Regression Logistic

julio_marcos5 · March 5, 2021, 6:12pm

Guys

I’m a beginner and would like some help. I’m trying to reproduce the code below from python in Knime
but the results of train accuracy, dev accuracy, test accuracy and confusion matrix in logistic regression are not correct

Phyton country calling code

–Smote
col = ‘Category’
data = sample_data(df, col)

—Randomly distribute data into training, testing and validation classes. We use 60-20-20 distribution
un_training_x, training_y, un_testing_x, testing_y, un_validation_x, validation_y = split_random(data, percent_train=6
—Lets normalize our X data
training_x, testing_x, validation_x = normalize_data(un_training_x, un_testing_x, un_validation_x)
We can print the X data, to be sure that we have the normalized data in the range of -1 to 1
print(“X:”)
print_normalized_data(training_x, testing_x, validation_x)
print(“")
—Lets print the Y class, to be sure that we have a mix of positive and negative class
print(“Y”)
print_normalized_data(training_y, testing_y, validation_y)
print("”)

Logistic Regression
clf = sklearn.linear_model.LogisticRegressionCV(penalty=‘l2’, solver=‘lbfgs’,
print(clf.fit(training_x.T, training_y.T.reshape(training_x.shape[1],)))

LogisticRegressionCV(Cs=10, class_weight=None, cv=None, dual=False,
fit_intercept=True, intercept_scaling=1.0, max_iter=1000,
multi_class=‘ovr’, n_jobs=1, penalty=‘l2’, random_state=None,
refit=True, scoring=None, solver=‘lbfgs’, tol=0.0001,
verbose=1.0)

cc_dic = {}
cc_dic = analyze_results(training_x, training_y, validation_x, validation_y, testing_x, testing_y, “lr_sklearn”, None, clf, acc_dic)

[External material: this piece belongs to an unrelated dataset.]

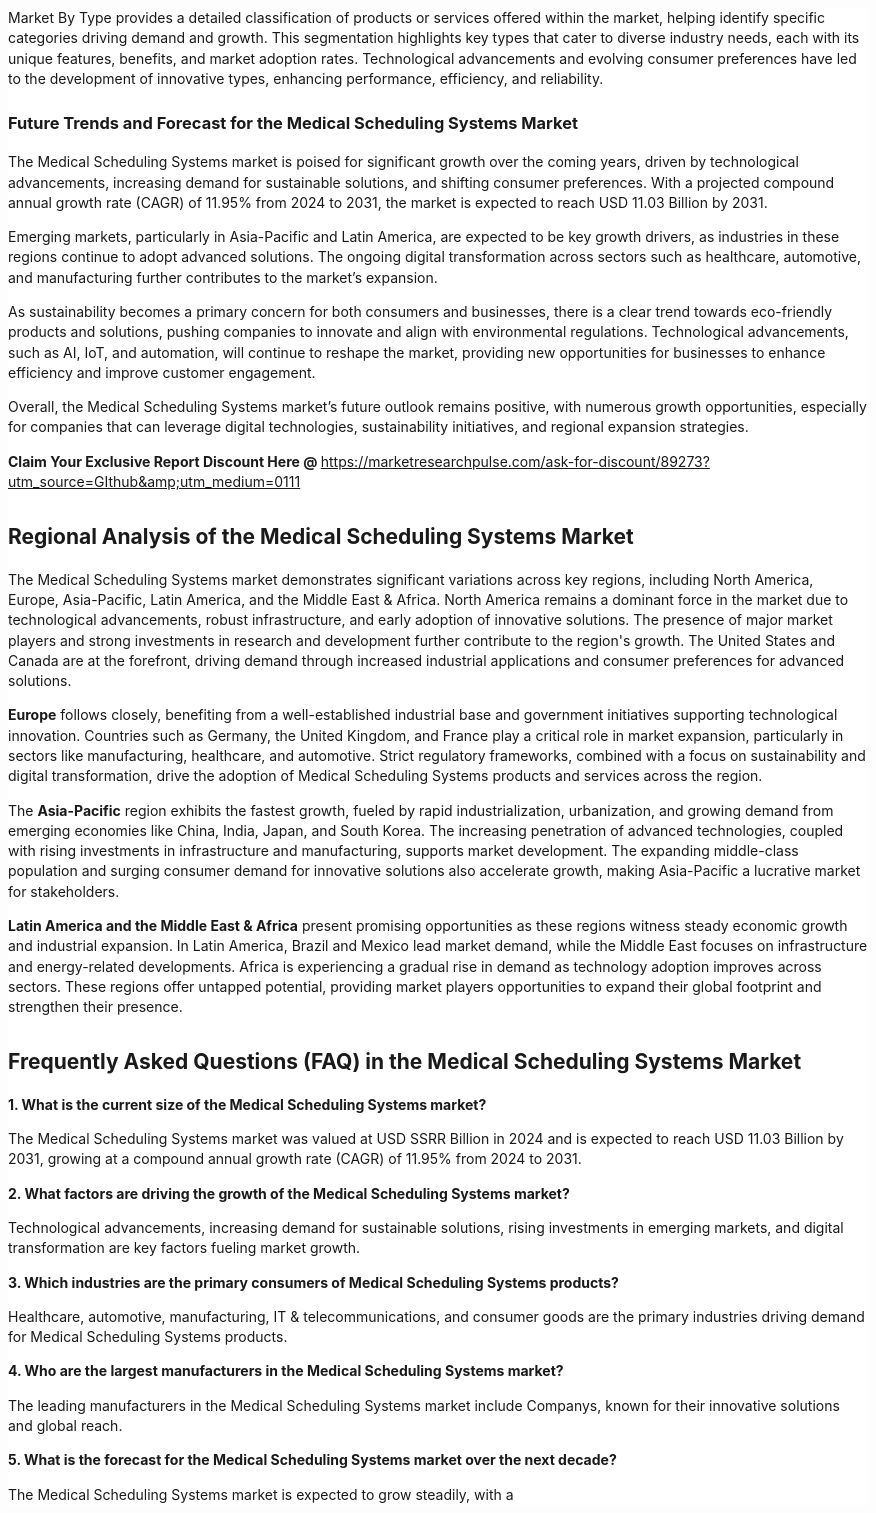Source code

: Market By Type provides a detailed classification of products or services offered within the market, helping identify specific categories driving demand and growth. This segmentation highlights key types that cater to diverse industry needs, each with its unique features, benefits, and market adoption rates. Technological advancements and evolving consumer preferences have led to the development of innovative types, enhancing performance, efficiency, and reliability.</p><h3>Future Trends and Forecast for the Medical Scheduling Systems Market</h3><p>The Medical Scheduling Systems market is poised for significant growth over the coming years, driven by technological advancements, increasing demand for sustainable solutions, and shifting consumer preferences. With a projected compound annual growth rate (CAGR) of 11.95% from 2024 to 2031, the market is expected to reach USD 11.03 Billion by 2031.</p><p>Emerging markets, particularly in Asia-Pacific and Latin America, are expected to be key growth drivers, as industries in these regions continue to adopt advanced solutions. The ongoing digital transformation across sectors such as healthcare, automotive, and manufacturing further contributes to the market&rsquo;s expansion.</p><p>As sustainability becomes a primary concern for both consumers and businesses, there is a clear trend towards eco-friendly products and solutions, pushing companies to innovate and align with environmental regulations. Technological advancements, such as AI, IoT, and automation, will continue to reshape the market, providing new opportunities for businesses to enhance efficiency and improve customer engagement.</p><p>Overall, the Medical Scheduling Systems market&rsquo;s future outlook remains positive, with numerous growth opportunities, especially for companies that can leverage digital technologies, sustainability initiatives, and regional expansion strategies.</p><p><strong>Claim Your Exclusive Report Discount Here @ </strong><a href="https://marketresearchpulse.com/ask-for-discount/89273?utm_source=GIthub&amp;utm_medium=0111">https://marketresearchpulse.com/ask-for-discount/89273?utm_source=GIthub&amp;utm_medium=0111</a></p><h2><strong>Regional Analysis of the Medical Scheduling Systems Market</strong></h2><p>The Medical Scheduling Systems market demonstrates significant variations across key regions, including North America, Europe, Asia-Pacific, Latin America, and the Middle East &amp; Africa. North America remains a dominant force in the market due to technological advancements, robust infrastructure, and early adoption of innovative solutions. The presence of major market players and strong investments in research and development further contribute to the region's growth. The United States and Canada are at the forefront, driving demand through increased industrial applications and consumer preferences for advanced solutions.</p><p><strong>Europe</strong> follows closely, benefiting from a well-established industrial base and government initiatives supporting technological innovation. Countries such as Germany, the United Kingdom, and France play a critical role in market expansion, particularly in sectors like manufacturing, healthcare, and automotive. Strict regulatory frameworks, combined with a focus on sustainability and digital transformation, drive the adoption of Medical Scheduling Systems products and services across the region.</p><p>The <strong>Asia-Pacific</strong> region exhibits the fastest growth, fueled by rapid industrialization, urbanization, and growing demand from emerging economies like China, India, Japan, and South Korea. The increasing penetration of advanced technologies, coupled with rising investments in infrastructure and manufacturing, supports market development. The expanding middle-class population and surging consumer demand for innovative solutions also accelerate growth, making Asia-Pacific a lucrative market for stakeholders.</p><p><strong>Latin America and the Middle East &amp; Africa</strong> present promising opportunities as these regions witness steady economic growth and industrial expansion. In Latin America, Brazil and Mexico lead market demand, while the Middle East focuses on infrastructure and energy-related developments. Africa is experiencing a gradual rise in demand as technology adoption improves across sectors. These regions offer untapped potential, providing market players opportunities to expand their global footprint and strengthen their presence.</p><h2><strong>Frequently Asked Questions (FAQ) in the Medical Scheduling Systems Market</strong></h2><p><strong>1. What is the current size of the Medical Scheduling Systems market?</strong></p><p>The Medical Scheduling Systems market was valued at USD SSRR Billion in 2024 and is expected to reach USD 11.03 Billion by 2031, growing at a compound annual growth rate (CAGR) of 11.95% from 2024 to 2031.</p><p><strong>2. What factors are driving the growth of the Medical Scheduling Systems market?</strong></p><p>Technological advancements, increasing demand for sustainable solutions, rising investments in emerging markets, and digital transformation are key factors fueling market growth.</p><p><strong>3. Which industries are the primary consumers of Medical Scheduling Systems products?</strong></p><p>Healthcare, automotive, manufacturing, IT &amp; telecommunications, and consumer goods are the primary industries driving demand for Medical Scheduling Systems products.</p><p><strong>4. Who are the largest manufacturers in the Medical Scheduling Systems market?</strong></p><p>The leading manufacturers in the Medical Scheduling Systems market include Companys, known for their innovative solutions and global reach.</p><p><strong>5. What is the forecast for the Medical Scheduling Systems market over the next decade?</strong></p><p>The Medical Scheduling Systems market is expected to grow steadily, with a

Train accuracy: 96.61319073083779
Dev accuracy: 87.76595744680851
Test accuracy: 96.79144385026738
Confusion matrix of Testing Data:
[[86 5]
[ 1 95]]

Knime representation

elsamuel · March 5, 2021, 6:37pm

What does that mean exactly?

julio_marcos5 · March 5, 2021, 6:51pm

Python
Train accuracy: 96.61319073083779
Dev accuracy: 87.76595744680851
Test accuracy: 96.79144385026738
Confusion matrix of Testing Data:
[[86 5]
[ 1 95]]

knime

Train accuracy: I couldn’t reproduce
Dev accuracy: 88,8
Test accuracy: 94,7
Confusion matrix of Testing Data:
[[88 5]
[ 5 89]]

elsamuel · March 5, 2021, 7:22pm

Can you confirm that your train/dev/test splits result in 100% identical subdatasets in your Python and KNIME implementations?

julio_marcos5 · March 5, 2021, 9:52pm

Yes the amount is exactly the same for training, testing and dev. Would there be another way to do the split?

Thanks

elsamuel · March 5, 2021, 10:23pm

From a high level, the way I see it, this could be an issue with the configuration of the learner or predictor nodes, or it could be an issue with the data going into those nodes.

My initial hypothesis is that the underlying data is the issue, and my previous question was an attempt to get information from you to disprove that hypothesis.

I’ll rephrase the question I asked previously. Have you inspected the data in the training set produced by KNIME and confirmed that it’s exactly the same as the data in the training set produced by the Python script? Have you done the same exercise for the dev and test sets?

If the datasets are not the same, the nodes for data processing prior to the regression nodes can be investigated further to ensure that they exactly reproduce the Python datasets.

If the datasets are the same, then the problem is elsewhere. If this is the case, I’d confirm by taking the train/dev/test data from the Python implementation and running them through the learner nodes to see what the end result is. Then the learner and regression nodes can be tweaked.

Additionally, I’d be interested in knowing just how closely you need the results from the KNIME and Python approaches to match.

julio_marcos5 · March 5, 2021, 11:11pm

I did not perform these tests because split_random is used but I will use your idea.

I would like to get as close as possible because I am reproducing a paper.

Daniel_Weikert · March 6, 2021, 11:30am

Think @elsamuel is correct.
There could be a lot of differences.
E.g. the random seed used leads to different samples in training and testing even though you have 80/20 split in both the elements would be completely different.
Beside this the configuration of the algorithm could be different as there are a lot of settings you would need to check all predefined settings in sklearn and see whether the are the same in Knime

julio_marcos5 · March 6, 2021, 12:12pm

I agree with you there can be a lot of difference. So I start to think that it will be very difficult to reproduce some papers developed in python on Knime.
I will continue studying this paper on Knime and I will help with the forum

system · September 5, 2021, 12:13am

This topic was automatically closed 182 days after the last reply. New replies are no longer allowed.